- _Assignment_
Only the lines from the top of the listing below through the line containing "Bốc xếp hàng hoá tại kho ngoại quan." should be output, exactly and with no pictures.

- _Information provided_

>>>

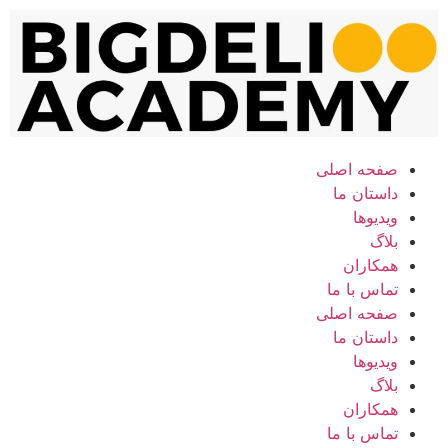
صفحه اصلی
داستان ما
ویدیوها
بلاگ
همکاران
تماس با ما
صفحه اصلی
داستان ما
ویدیوها
بلاگ
همکاران
تماس با ما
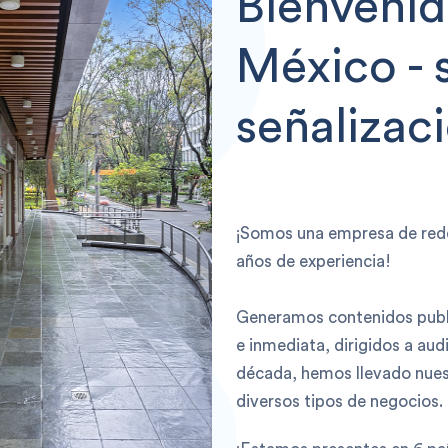
Bienvenid
México - 
señalizaci
¡Somos una empresa de rede
años de experiencia!
Generamos contenidos publi
e inmediata, dirigidos a au
década, hemos llevado nuest
diversos tipos de negocios.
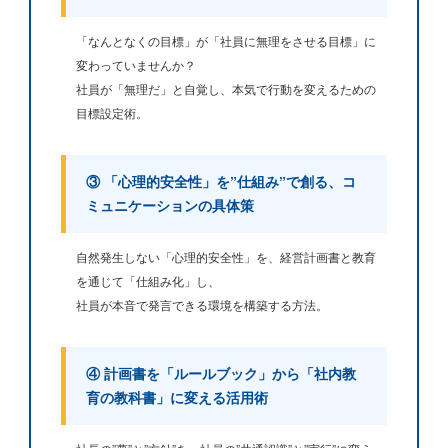
「なんとなくの目標」が「社員に無理をさせる目標」に
変わっていませんか？
社員が「無理だ」と自覚し、本気で行動を変えるための
目標設定術。
③ 「心理的安全性」を”仕組み”で創る、コ
ミュニケーションの具体策
自然発生しない「心理的安全性」を、経営計画書と教育
を通じて「仕組み化」し、
社員が本音で発言できる環境を構築する方法。
④ 計画書を「ルールブック」から「社内教
育の教科書」に変える活用術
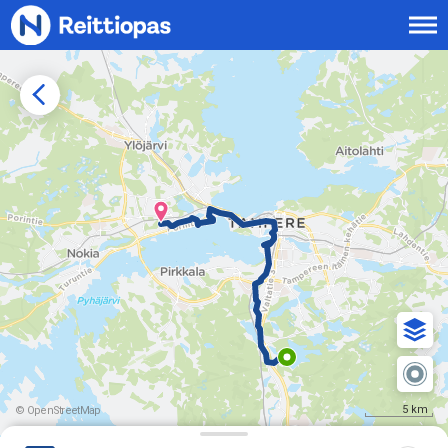
Siirry sisältöön
5 km
© OpenStreetMap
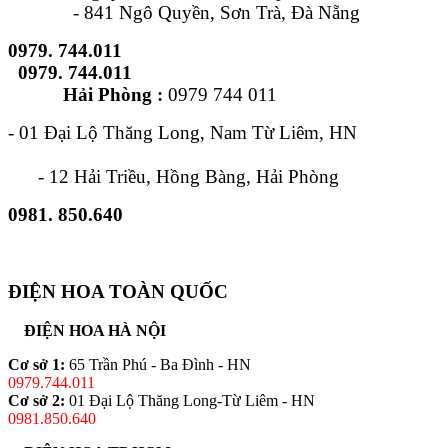
- 841 Ngô Quyền, Sơn Trà, Đà Nẵng
0979. 744.011
0979. 744.011
Hải Phòng :
0979 744 011
- 01 Đại Lộ Thăng Long, Nam Từ Liêm, HN
- 12 Hải Triều, Hồng Bàng, Hải Phòng
0981. 850.640
ĐIỆN HOA TOÀN QUỐC
ĐIỆN HOA HÀ NỘI
Cơ sở 1:
65 Trần Phú - Ba Đình - HN
0979.744.011
Cơ sở 2:
01 Đại Lộ Thăng Long-Từ Liêm - HN
0981.850.640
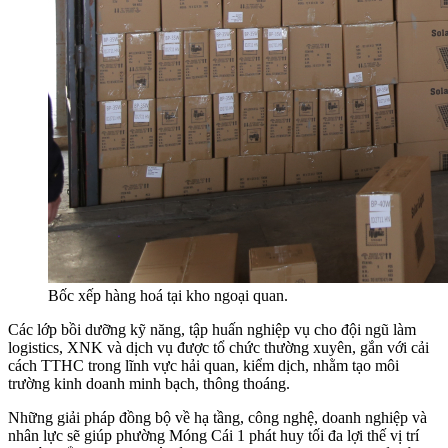
Bốc xếp hàng hoá tại kho ngoại quan.
Các lớp bồi dưỡng kỹ năng, tập huấn nghiệp vụ cho đội ngũ làm
logistics, XNK và dịch vụ được tổ chức thường xuyên, gắn với cải
cách TTHC trong lĩnh vực hải quan, kiểm dịch, nhằm tạo môi
trường kinh doanh minh bạch, thông thoáng.
Những giải pháp đồng bộ về hạ tầng, công nghệ, doanh nghiệp và
nhân lực sẽ giúp phường Móng Cái 1 phát huy tối đa lợi thế vị trí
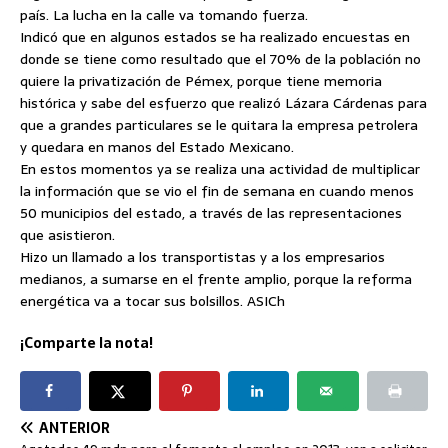
país. La lucha en la calle va tomando fuerza.
Indicó que en algunos estados se ha realizado encuestas en
donde se tiene como resultado que el 70% de la población no
quiere la privatización de Pémex, porque tiene memoria
histórica y sabe del esfuerzo que realizó Lázara Cárdenas para
que a grandes particulares se le quitara la empresa petrolera
y quedara en manos del Estado Mexicano.
En estos momentos ya se realiza una actividad de multiplicar
la información que se vio el fin de semana en cuando menos
50 municipios del estado, a través de las representaciones
que asistieron.
Hizo un llamado a los transportistas y a los empresarios
medianos, a sumarse en el frente amplio, porque la reforma
energética va a tocar sus bolsillos. ASICh
¡Comparte la nota!
ANTERIOR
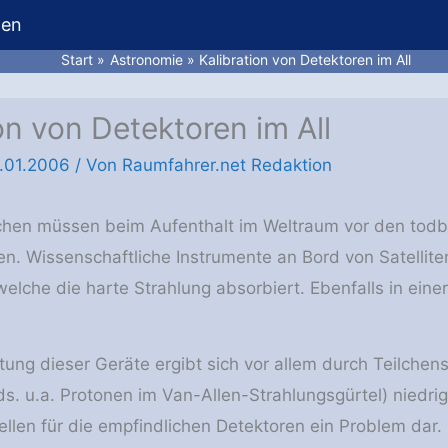
hen
Start
Astronomie
Kalibration von Detektoren im All
on von Detektoren im All
.01.2006
/ Von
Raumfahrer.net Redaktion
chen müssen beim Aufenthalt im Weltraum vor den todb
n. Wissenschaftliche Instrumente an Bord von Satellite
elche die harte Strahlung absorbiert. Ebenfalls in eine
ung dieser Geräte ergibt sich vor allem durch Teilchens
. u.a. Protonen im Van-Allen-Strahlungsgürtel) niedri
tellen für die empfindlichen Detektoren ein Problem da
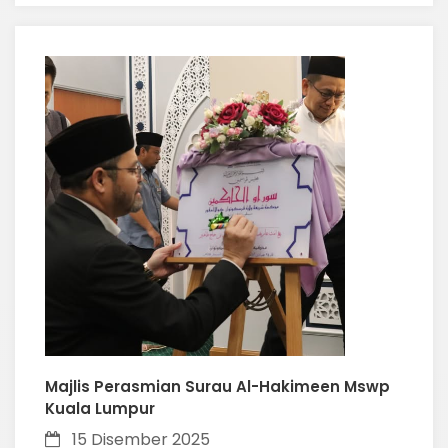
Majlis Perasmian Surau Al-Hakimeen Mswp
Kuala Lumpur
15 Disember 2025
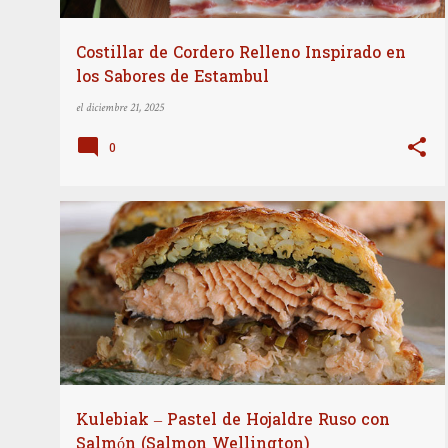
Costillar de Cordero Relleno Inspirado en
los Sabores de Estambul
el
diciembre 21, 2025
0
COCINA INTERNACIONAL
PLATOS PRINCIPALES
+
RECETAS
Kulebiak – Pastel de Hojaldre Ruso con
Salmón (Salmon Wellington)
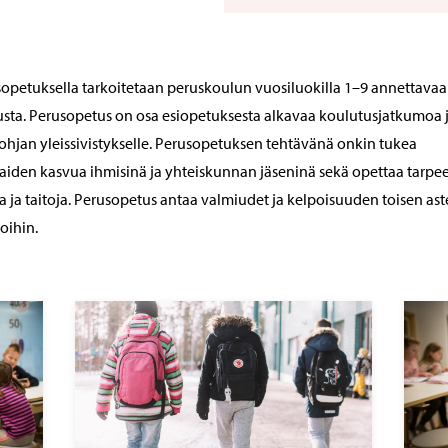
opetuksella tarkoitetaan peruskoulun vuosiluokilla 1–9 annettavaa
sta. Perusopetus on osa esiopetuksesta alkavaa koulutusjatkumoa j
ohjan yleissivistykselle. Perusopetuksen tehtävänä onkin tukea
aiden kasvua ihmisinä ja yhteiskunnan jäseninä sekä opettaa tarpeel
ja ja taitoja. Perusopetus antaa valmiudet ja kelpoisuuden toisen as
oihin.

<<<

- _Your response_
صفحه اصلی
داستان ما
ویدیوها
بلاگ
همکاران
تماس با ما
صفحه اصلی
داستان ما
ویدیوها
بلاگ
همکاران
تماس با ما
Bienvenid
México - 
señalizaci
¡Somos una empresa de rede
años de experiencia!
Generamos contenidos publi
e inmediata, dirigidos a au
década, hemos llevado nuest
diversos tipos de negocios.
「なんとなくの目標」が「社員に無理をさせる目標」に
変わっていませんか？
社員が「無理だ」と自覚し、本気で行動を変えるための
目標設定術。
③ 「心理的安全性」を”仕組み”で創る、コ
ミュニケーションの具体策
自然発生しない「心理的安全性」を、経営計画書と教育
を通じて「仕組み化」し、
社員が本音で発言できる環境を構築する方法。
④ 計画書を「ルールブック」から「社内教
育の教科書」に変える活用術
Siirry sisältöön
5 km
© OpenStreetMap
- 841 Ngô Quyền, Sơn Trà, Đà Nẵng
0979. 744.011
0979. 744.011
Hải Phòng :
0979 744 011
- 01 Đại Lộ Thăng Long, Nam Từ Liêm, HN
- 12 Hải Triều, Hồng Bàng, Hải Phòng
0981. 850.640
ĐIỆN HOA TOÀN QUỐC
ĐIỆN HOA HÀ NỘI
Cơ sở 1:
65 Trần Phú - Ba Đình - HN
0979.744.011
Cơ sở 2:
01 Đại Lộ Thăng Long-Từ Liêm - HN
0981.850.640
Bốc xếp hàng hoá tại kho ngoại quan.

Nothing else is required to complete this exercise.